■ Task item:
Output the text of every item below, keeping every line unchanged.

■ Extracted material:
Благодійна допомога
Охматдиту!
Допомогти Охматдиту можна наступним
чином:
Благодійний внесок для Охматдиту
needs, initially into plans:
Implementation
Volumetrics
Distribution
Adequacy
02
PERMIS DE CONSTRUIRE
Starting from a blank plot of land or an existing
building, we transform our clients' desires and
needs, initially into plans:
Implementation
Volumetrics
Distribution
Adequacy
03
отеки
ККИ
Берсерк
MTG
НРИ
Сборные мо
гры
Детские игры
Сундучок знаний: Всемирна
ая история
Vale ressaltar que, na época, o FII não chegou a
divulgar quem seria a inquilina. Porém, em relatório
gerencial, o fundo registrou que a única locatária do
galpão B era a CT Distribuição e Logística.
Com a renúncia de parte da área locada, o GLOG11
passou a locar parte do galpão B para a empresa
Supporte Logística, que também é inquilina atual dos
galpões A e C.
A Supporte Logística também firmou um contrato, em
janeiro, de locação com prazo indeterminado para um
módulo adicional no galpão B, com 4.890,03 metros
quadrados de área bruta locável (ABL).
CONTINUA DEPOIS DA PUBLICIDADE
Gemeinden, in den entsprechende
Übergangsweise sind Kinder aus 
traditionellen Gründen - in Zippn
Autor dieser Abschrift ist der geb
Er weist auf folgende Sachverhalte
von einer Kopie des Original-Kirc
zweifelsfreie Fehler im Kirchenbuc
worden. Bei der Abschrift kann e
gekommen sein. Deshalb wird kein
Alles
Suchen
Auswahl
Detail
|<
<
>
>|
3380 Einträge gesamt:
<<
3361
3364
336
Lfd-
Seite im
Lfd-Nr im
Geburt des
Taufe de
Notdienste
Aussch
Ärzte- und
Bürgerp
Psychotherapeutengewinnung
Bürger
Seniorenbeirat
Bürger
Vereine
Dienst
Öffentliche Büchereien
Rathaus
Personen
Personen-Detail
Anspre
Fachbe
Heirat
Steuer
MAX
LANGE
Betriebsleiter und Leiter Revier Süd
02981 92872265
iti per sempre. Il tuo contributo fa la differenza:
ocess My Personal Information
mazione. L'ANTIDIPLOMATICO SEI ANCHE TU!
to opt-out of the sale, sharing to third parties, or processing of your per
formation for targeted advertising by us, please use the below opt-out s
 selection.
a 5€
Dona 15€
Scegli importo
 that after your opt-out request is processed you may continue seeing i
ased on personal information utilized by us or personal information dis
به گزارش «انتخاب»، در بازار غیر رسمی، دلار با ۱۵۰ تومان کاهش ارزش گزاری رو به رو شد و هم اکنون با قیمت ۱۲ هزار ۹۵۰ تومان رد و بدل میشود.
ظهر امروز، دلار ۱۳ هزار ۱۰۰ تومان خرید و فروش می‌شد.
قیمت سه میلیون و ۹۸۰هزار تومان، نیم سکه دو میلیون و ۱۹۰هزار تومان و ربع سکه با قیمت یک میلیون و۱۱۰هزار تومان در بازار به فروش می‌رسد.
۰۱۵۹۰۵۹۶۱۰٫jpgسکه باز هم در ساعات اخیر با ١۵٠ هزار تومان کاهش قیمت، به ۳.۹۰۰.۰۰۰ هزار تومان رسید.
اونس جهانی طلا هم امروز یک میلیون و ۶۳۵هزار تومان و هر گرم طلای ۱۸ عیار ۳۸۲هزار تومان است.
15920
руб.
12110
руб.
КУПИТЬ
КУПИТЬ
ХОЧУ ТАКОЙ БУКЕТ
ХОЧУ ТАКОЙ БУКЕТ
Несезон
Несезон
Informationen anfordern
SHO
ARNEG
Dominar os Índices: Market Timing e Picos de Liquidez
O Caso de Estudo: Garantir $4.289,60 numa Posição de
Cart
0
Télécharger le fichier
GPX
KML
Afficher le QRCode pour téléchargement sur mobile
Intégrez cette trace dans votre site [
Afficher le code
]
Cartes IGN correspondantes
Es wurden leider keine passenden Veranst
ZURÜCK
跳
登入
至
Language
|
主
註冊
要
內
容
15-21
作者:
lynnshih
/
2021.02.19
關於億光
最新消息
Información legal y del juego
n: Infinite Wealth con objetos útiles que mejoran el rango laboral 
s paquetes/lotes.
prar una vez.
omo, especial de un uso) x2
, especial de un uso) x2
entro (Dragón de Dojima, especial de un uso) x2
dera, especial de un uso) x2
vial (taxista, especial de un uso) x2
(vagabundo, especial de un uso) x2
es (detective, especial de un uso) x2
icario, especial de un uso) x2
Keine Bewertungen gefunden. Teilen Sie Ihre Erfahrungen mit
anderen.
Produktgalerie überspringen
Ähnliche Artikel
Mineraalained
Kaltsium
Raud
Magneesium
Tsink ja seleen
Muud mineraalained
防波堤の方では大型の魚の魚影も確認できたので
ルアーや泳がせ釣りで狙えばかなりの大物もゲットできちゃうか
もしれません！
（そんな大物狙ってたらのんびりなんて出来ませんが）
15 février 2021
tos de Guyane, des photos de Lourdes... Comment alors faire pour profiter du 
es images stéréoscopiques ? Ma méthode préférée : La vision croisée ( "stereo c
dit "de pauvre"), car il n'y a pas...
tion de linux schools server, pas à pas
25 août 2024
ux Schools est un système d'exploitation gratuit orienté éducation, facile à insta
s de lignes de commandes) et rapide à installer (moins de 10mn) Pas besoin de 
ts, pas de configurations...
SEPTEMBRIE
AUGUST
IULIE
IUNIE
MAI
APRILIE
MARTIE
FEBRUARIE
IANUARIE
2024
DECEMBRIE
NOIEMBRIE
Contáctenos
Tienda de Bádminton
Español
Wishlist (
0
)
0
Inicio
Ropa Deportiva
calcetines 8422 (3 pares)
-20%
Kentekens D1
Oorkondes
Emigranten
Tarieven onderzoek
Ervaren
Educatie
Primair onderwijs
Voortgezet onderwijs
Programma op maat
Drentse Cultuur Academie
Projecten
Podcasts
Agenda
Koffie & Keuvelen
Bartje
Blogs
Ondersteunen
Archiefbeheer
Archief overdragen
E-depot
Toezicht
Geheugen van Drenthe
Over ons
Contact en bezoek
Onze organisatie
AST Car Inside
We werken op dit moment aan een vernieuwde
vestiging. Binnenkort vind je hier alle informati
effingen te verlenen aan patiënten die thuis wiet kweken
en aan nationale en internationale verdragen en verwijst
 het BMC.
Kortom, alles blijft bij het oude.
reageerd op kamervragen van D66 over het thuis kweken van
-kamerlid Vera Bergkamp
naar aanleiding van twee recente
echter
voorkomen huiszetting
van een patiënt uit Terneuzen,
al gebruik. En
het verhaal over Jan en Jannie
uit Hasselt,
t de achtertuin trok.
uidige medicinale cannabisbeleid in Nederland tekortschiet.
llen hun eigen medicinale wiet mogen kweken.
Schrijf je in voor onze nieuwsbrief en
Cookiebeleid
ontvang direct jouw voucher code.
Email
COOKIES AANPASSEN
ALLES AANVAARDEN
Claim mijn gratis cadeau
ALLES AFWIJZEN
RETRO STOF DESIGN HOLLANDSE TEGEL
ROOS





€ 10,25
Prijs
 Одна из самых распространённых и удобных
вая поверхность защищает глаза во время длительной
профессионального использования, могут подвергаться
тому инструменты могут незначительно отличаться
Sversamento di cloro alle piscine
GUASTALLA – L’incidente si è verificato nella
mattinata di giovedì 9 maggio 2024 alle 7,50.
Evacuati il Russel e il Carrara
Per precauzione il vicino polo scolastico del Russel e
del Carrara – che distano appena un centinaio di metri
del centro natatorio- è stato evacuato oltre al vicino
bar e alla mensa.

■ Response box:
Благодійна допомога
Охматдиту!
Допомогти Охматдиту можна наступним
чином:
Благодійний внесок для Охматдиту
needs, initially into plans:
Implementation
Volumetrics
Distribution
Adequacy
02
PERMIS DE CONSTRUIRE
Starting from a blank plot of land or an existing
building, we transform our clients' desires and
needs, initially into plans:
Implementation
Volumetrics
Distribution
Adequacy
03
отеки
ККИ
Берсерк
MTG
НРИ
Сборные мо
гры
Детские игры
Сундучок знаний: Всемирна
ая история
Vale ressaltar que, na época, o FII não chegou a
divulgar quem seria a inquilina. Porém, em relatório
gerencial, o fundo registrou que a única locatária do
galpão B era a CT Distribuição e Logística.
Com a renúncia de parte da área locada, o GLOG11
passou a locar parte do galpão B para a empresa
Supporte Logística, que também é inquilina atual dos
galpões A e C.
A Supporte Logística também firmou um contrato, em
janeiro, de locação com prazo indeterminado para um
módulo adicional no galpão B, com 4.890,03 metros
quadrados de área bruta locável (ABL).
CONTINUA DEPOIS DA PUBLICIDADE
Gemeinden, in den entsprechende
Übergangsweise sind Kinder aus 
traditionellen Gründen - in Zippn
Autor dieser Abschrift ist der geb
Er weist auf folgende Sachverhalte
von einer Kopie des Original-Kirc
zweifelsfreie Fehler im Kirchenbuc
worden. Bei der Abschrift kann e
gekommen sein. Deshalb wird kein
Alles
Suchen
Auswahl
Detail
|<
<
>
>|
3380 Einträge gesamt:
<<
3361
3364
336
Lfd-
Seite im
Lfd-Nr im
Geburt des
Taufe de
Notdienste
Aussch
Ärzte- und
Bürgerp
Psychotherapeutengewinnung
Bürger
Seniorenbeirat
Bürger
Vereine
Dienst
Öffentliche Büchereien
Rathaus
Personen
Personen-Detail
Anspre
Fachbe
Heirat
Steuer
MAX
LANGE
Betriebsleiter und Leiter Revier Süd
02981 92872265
iti per sempre. Il tuo contributo fa la differenza:
ocess My Personal Information
mazione. L'ANTIDIPLOMATICO SEI ANCHE TU!
to opt-out of the sale, sharing to third parties, or processing of your per
formation for targeted advertising by us, please use the below opt-out s
 selection.
a 5€
Dona 15€
Scegli importo
 that after your opt-out request is processed you may continue seeing i
ased on personal information utilized by us or personal information dis
به گزارش «انتخاب»، در بازار غیر رسمی، دلار با ۱۵۰ تومان کاهش ارزش گزاری رو به رو شد و هم اکنون با قیمت ۱۲ هزار ۹۵۰ تومان رد و بدل میشود.
ظهر امروز، دلار ۱۳ هزار ۱۰۰ تومان خرید و فروش می‌شد.
قیمت سه میلیون و ۹۸۰هزار تومان، نیم سکه دو میلیون و ۱۹۰هزار تومان و ربع سکه با قیمت یک میلیون و۱۱۰هزار تومان در بازار به فروش می‌رسد.
۰۱۵۹۰۵۹۶۱۰٫jpgسکه باز هم در ساعات اخیر با ١۵٠ هزار تومان کاهش قیمت، به ۳.۹۰۰.۰۰۰ هزار تومان رسید.
اونس جهانی طلا هم امروز یک میلیون و ۶۳۵هزار تومان و هر گرم طلای ۱۸ عیار ۳۸۲هزار تومان است.
15920
руб.
12110
руб.
КУПИТЬ
КУПИТЬ
ХОЧУ ТАКОЙ БУКЕТ
ХОЧУ ТАКОЙ БУКЕТ
Несезон
Несезон
Informationen anfordern
SHO
ARNEG
Dominar os Índices: Market Timing e Picos de Liquidez
O Caso de Estudo: Garantir $4.289,60 numa Posição de
Cart
0
Télécharger le fichier
GPX
KML
Afficher le QRCode pour téléchargement sur mobile
Intégrez cette trace dans votre site [
Afficher le code
]
Cartes IGN correspondantes
Es wurden leider keine passenden Veranst
ZURÜCK
跳
登入
至
Language
|
主
註冊
要
內
容
15-21
作者:
lynnshih
/
2021.02.19
關於億光
最新消息
Información legal y del juego
n: Infinite Wealth con objetos útiles que mejoran el rango laboral 
s paquetes/lotes.
prar una vez.
omo, especial de un uso) x2
, especial de un uso) x2
entro (Dragón de Dojima, especial de un uso) x2
dera, especial de un uso) x2
vial (taxista, especial de un uso) x2
(vagabundo, especial de un uso) x2
es (detective, especial de un uso) x2
icario, especial de un uso) x2
Keine Bewertungen gefunden. Teilen Sie Ihre Erfahrungen mit
anderen.
Produktgalerie überspringen
Ähnliche Artikel
Mineraalained
Kaltsium
Raud
Magneesium
Tsink ja seleen
Muud mineraalained
防波堤の方では大型の魚の魚影も確認できたので
ルアーや泳がせ釣りで狙えばかなりの大物もゲットできちゃうか
もしれません！
（そんな大物狙ってたらのんびりなんて出来ませんが）
15 février 2021
tos de Guyane, des photos de Lourdes... Comment alors faire pour profiter du 
es images stéréoscopiques ? Ma méthode préférée : La vision croisée ( "stereo c
dit "de pauvre"), car il n'y a pas...
tion de linux schools server, pas à pas
25 août 2024
ux Schools est un système d'exploitation gratuit orienté éducation, facile à insta
s de lignes de commandes) et rapide à installer (moins de 10mn) Pas besoin de 
ts, pas de configurations...
SEPTEMBRIE
AUGUST
IULIE
IUNIE
MAI
APRILIE
MARTIE
FEBRUARIE
IANUARIE
2024
DECEMBRIE
NOIEMBRIE
Contáctenos
Tienda de Bádminton
Español
Wishlist (
0
)
0
Inicio
Ropa Deportiva
calcetines 8422 (3 pares)
-20%
Kentekens D1
Oorkondes
Emigranten
Tarieven onderzoek
Ervaren
Educatie
Primair onderwijs
Voortgezet onderwijs
Programma op maat
Drentse Cultuur Academie
Projecten
Podcasts
Agenda
Koffie & Keuvelen
Bartje
Blogs
Ondersteunen
Archiefbeheer
Archief overdragen
E-depot
Toezicht
Geheugen van Drenthe
Over ons
Contact en bezoek
Onze organisatie
AST Car Inside
We werken op dit moment aan een vernieuwde
vestiging. Binnenkort vind je hier alle informati
effingen te verlenen aan patiënten die thuis wiet kweken
en aan nationale en internationale verdragen en verwijst
 het BMC.
Kortom, alles blijft bij het oude.
reageerd op kamervragen van D66 over het thuis kweken van
-kamerlid Vera Bergkamp
naar aanleiding van twee recente
echter
voorkomen huiszetting
van een patiënt uit Terneuzen,
al gebruik. En
het verhaal over Jan en Jannie
uit Hasselt,
t de achtertuin trok.
uidige medicinale cannabisbeleid in Nederland tekortschiet.
llen hun eigen medicinale wiet mogen kweken.
Schrijf je in voor onze nieuwsbrief en
Cookiebeleid
ontvang direct jouw voucher code.
Email
COOKIES AANPASSEN
ALLES AANVAARDEN
Claim mijn gratis cadeau
ALLES AFWIJZEN
RETRO STOF DESIGN HOLLANDSE TEGEL
ROOS





€ 10,25
Prijs
 Одна из самых распространённых и удобных
вая поверхность защищает глаза во время длительной
профессионального использования, могут подвергаться
тому инструменты могут незначительно отличаться
Sversamento di cloro alle piscine
GUASTALLA – L’incidente si è verificato nella
mattinata di giovedì 9 maggio 2024 alle 7,50.
Evacuati il Russel e il Carrara
Per precauzione il vicino polo scolastico del Russel e
del Carrara – che distano appena un centinaio di metri
del centro natatorio- è stato evacuato oltre al vicino
bar e alla mensa.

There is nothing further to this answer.